DJI’s Mavic 2 Series Drones Come With More Powerful Cameras and So Many Sensors

We’ve known for some time that the future of consumer drones would be tiny, high quality, and mostly crash-proof. DJI just revealed its best attempt at all three with the new Mavic 2 series. There are two of them: the Mavic 2 Pro and the Mavic 2 Zoom. They fold up. They have great cameras. And in a first for DJI, they have omnidirectional obstacle sensing.

The Mavic 2 drones actually feature the same drone body but have two different camera and gimbal setups. You can buy the Mavic 2 Pro, which includes a Hasselblad camera with a one-inch sensor, for $1,450. Or you can buy the Mavic 2 Zoom, which includes a camera with a 1/2.3-inch sensor with 2X optical zoom and 4X digital zoom, for $1,250. Both of them feature a redesigned body that DJI says is more aerodynamic and offers a maximum speed of 44 miles-per-hour and a maximum flight time of 31 minutes. There’s also 8 gigabytes of on-board storage. Like the original Mavic Pro, the Mavic 2 folds up into a form factor that’s, as I’ve said before, about the size of a large Italian sandwich. For reference, DJI’s past flagship drone, the Phantom 4 Pro, features a one-inch sensor, does not fold up, and sells for $1,500.

But you probably don’t want to buy a Phantom any more, even though DJI will keep selling them. Based on our initial impressions, the Mavic 2 Pro simply offers more. The new 20-megapixel camera and its one-inch sensor looks a lot like the Phantom’s camera, but the Mavic 2 comes with a whole bag of new tricks. Those include 10 sensors on all sides of the drone that give it that omnidirectional obstacle sensing. The Mavic 2 series also offers a new autonomous tracking mode called ActiveTrack 2.0. That enables the drone to create a 3D map of the area in front of its camera and predict where the selected subject will go next. Tree in the way? No problem. The Mavic 2 will fly around it.

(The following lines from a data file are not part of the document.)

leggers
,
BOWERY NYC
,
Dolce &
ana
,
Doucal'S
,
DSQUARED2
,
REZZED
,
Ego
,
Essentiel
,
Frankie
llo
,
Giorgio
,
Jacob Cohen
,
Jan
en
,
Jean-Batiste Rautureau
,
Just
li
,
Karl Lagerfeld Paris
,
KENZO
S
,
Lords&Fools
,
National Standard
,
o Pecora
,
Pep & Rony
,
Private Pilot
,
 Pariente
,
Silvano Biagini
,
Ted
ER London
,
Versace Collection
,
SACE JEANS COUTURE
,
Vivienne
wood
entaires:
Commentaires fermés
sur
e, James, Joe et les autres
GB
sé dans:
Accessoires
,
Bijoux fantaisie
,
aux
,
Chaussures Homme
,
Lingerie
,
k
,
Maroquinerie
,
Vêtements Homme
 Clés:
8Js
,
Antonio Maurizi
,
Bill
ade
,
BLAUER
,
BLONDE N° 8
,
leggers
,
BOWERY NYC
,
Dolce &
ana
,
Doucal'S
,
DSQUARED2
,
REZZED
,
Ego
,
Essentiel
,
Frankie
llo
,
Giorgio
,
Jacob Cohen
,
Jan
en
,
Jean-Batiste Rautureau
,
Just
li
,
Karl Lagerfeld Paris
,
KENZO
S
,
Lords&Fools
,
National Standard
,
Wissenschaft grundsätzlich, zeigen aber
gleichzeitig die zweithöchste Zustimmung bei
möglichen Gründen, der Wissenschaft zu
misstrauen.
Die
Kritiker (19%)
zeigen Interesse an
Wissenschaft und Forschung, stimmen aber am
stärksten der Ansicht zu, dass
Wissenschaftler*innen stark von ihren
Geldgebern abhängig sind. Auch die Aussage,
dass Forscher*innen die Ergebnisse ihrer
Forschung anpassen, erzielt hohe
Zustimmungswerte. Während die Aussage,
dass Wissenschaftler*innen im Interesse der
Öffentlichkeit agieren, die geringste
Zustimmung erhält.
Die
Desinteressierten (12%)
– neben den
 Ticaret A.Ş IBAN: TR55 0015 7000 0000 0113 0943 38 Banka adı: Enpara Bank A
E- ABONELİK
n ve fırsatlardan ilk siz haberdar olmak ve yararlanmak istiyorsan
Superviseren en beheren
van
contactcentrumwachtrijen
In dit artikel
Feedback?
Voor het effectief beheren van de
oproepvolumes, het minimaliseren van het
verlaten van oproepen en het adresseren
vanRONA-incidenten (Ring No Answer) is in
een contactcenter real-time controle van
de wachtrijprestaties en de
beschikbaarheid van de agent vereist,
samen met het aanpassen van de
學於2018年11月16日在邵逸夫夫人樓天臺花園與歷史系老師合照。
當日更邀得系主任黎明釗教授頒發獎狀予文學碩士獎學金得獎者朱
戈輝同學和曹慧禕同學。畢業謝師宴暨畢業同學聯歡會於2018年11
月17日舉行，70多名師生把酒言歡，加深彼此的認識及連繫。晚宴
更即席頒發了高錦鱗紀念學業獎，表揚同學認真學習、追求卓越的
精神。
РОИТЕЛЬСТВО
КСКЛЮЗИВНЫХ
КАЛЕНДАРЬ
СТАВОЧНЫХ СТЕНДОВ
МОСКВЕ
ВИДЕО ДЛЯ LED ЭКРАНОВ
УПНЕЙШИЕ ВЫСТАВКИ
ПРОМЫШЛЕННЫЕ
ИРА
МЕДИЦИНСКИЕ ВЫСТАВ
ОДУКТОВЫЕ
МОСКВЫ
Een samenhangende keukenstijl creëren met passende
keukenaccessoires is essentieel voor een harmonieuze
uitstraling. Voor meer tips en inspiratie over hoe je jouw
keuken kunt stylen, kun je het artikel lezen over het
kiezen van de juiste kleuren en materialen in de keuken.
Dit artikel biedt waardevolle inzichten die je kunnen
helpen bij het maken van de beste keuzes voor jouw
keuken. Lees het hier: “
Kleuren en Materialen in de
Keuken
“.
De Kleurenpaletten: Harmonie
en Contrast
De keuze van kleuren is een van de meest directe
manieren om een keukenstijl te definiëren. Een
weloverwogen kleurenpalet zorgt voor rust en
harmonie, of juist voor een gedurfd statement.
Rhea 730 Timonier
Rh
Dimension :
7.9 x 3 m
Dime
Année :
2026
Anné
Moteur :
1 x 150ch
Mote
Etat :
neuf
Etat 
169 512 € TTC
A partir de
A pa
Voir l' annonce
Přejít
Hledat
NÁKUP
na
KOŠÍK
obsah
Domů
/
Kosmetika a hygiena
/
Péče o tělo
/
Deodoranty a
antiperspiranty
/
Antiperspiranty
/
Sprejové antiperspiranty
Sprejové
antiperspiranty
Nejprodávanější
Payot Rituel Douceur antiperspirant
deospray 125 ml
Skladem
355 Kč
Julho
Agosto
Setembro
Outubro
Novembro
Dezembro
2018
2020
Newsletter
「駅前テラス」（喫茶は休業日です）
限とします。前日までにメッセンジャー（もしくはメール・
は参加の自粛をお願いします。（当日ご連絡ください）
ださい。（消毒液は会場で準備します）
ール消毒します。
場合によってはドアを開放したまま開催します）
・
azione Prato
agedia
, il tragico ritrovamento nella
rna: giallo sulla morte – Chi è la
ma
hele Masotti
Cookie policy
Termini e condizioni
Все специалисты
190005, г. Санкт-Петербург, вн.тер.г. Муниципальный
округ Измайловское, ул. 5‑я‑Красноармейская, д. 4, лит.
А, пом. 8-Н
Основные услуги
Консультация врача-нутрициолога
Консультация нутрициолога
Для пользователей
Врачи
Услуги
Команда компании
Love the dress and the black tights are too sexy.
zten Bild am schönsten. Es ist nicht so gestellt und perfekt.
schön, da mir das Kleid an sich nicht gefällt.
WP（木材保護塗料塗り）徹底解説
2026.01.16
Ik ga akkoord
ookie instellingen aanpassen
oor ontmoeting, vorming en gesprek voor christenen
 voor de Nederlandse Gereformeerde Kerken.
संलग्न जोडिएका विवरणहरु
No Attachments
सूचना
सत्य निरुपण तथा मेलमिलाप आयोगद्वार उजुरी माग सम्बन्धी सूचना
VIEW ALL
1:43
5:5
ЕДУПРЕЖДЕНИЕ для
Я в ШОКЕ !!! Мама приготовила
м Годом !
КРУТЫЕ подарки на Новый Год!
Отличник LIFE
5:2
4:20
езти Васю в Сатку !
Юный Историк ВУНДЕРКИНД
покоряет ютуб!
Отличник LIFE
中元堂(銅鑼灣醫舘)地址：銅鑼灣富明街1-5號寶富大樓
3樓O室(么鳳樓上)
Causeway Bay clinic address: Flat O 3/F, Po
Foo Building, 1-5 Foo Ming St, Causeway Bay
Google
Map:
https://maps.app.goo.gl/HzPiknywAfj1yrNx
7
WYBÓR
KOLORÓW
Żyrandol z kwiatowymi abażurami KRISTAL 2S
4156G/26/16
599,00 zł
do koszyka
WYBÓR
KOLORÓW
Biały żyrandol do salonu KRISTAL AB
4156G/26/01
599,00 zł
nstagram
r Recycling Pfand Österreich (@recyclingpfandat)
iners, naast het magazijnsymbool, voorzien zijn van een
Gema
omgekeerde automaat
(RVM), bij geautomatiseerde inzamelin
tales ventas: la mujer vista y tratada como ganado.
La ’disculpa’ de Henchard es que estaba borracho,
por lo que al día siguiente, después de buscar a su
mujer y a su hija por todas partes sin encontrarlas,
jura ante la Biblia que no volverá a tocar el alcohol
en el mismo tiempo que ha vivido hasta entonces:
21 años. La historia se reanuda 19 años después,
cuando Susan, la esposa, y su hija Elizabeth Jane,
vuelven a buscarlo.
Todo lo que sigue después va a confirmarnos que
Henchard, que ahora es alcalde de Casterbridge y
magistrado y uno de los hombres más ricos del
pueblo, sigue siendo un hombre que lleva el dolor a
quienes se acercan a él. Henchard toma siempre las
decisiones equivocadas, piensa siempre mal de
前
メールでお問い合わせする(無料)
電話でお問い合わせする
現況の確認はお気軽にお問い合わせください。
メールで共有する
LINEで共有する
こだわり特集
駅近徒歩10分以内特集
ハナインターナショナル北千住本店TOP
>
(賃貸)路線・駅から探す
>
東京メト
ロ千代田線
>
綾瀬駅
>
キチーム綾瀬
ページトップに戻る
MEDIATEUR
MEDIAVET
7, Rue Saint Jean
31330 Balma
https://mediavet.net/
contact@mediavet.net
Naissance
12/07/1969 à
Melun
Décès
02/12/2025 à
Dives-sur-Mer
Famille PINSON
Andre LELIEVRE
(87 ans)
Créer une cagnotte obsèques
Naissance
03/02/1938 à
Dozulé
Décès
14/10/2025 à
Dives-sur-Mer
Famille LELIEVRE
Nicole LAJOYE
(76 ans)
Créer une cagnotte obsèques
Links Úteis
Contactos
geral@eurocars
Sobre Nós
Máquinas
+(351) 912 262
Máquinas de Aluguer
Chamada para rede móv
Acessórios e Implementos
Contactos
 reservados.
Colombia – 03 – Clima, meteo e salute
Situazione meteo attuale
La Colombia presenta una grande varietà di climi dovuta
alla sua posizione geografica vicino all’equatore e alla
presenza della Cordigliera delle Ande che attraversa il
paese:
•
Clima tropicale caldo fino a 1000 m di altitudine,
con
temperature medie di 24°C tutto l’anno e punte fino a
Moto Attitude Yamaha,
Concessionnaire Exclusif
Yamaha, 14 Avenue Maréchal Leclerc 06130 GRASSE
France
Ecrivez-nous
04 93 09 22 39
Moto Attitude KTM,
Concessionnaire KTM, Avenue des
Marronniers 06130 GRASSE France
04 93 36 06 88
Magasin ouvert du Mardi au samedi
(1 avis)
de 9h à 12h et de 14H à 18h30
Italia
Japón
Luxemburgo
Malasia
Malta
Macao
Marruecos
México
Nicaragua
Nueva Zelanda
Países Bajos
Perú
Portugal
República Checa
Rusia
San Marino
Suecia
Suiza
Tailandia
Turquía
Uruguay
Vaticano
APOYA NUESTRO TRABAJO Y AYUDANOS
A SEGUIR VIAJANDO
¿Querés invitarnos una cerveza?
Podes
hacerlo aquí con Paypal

The cameras are the real stars of the new Mavic 2 series, though. The camera system on the Mavic 2 Pro was developed with help from Hasselblad over the past two years. Again, it features a one-inch sensor that can capture 20-megapixel images and features an adjustable aperture that goes from f/2.8 to f/11. According to DJI, the Mavic 2 Pro camera also offers 4K 10-bit HDR support and can capture “four times as many levels of color per channel” than the original Mavic Pro. Those colors will supposedly be more accurate thanks to something called the Hasselblad Natural Color Solution. That’s an incredibly buzzwordy offering, but the dimensions of the sensor alone suggest that the Mavic 2 Pro’s camera is superior. It’s more than twice the size of the sensor on the first generation Mavic Pro.